Task details
Copy the text lines of every record below exactly as they appear, leaving out the pictures.

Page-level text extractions
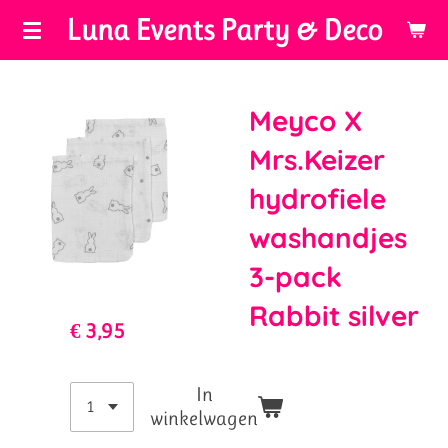
Luna Events Party & Deco
Ga
direct
naar
de
Meyco X
hoofdinhoud
Mrs.Keizer
hydrofiele
washandjes
3-pack
Rabbit silver
€ 3,95
In
winkelwagen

Response area
Luna Events Party & Deco
Ga
direct
naar
de
Meyco X
hoofdinhoud
Mrs.Keizer
hydrofiele
washandjes
3-pack
Rabbit silver
€ 3,95
In
winkelwagen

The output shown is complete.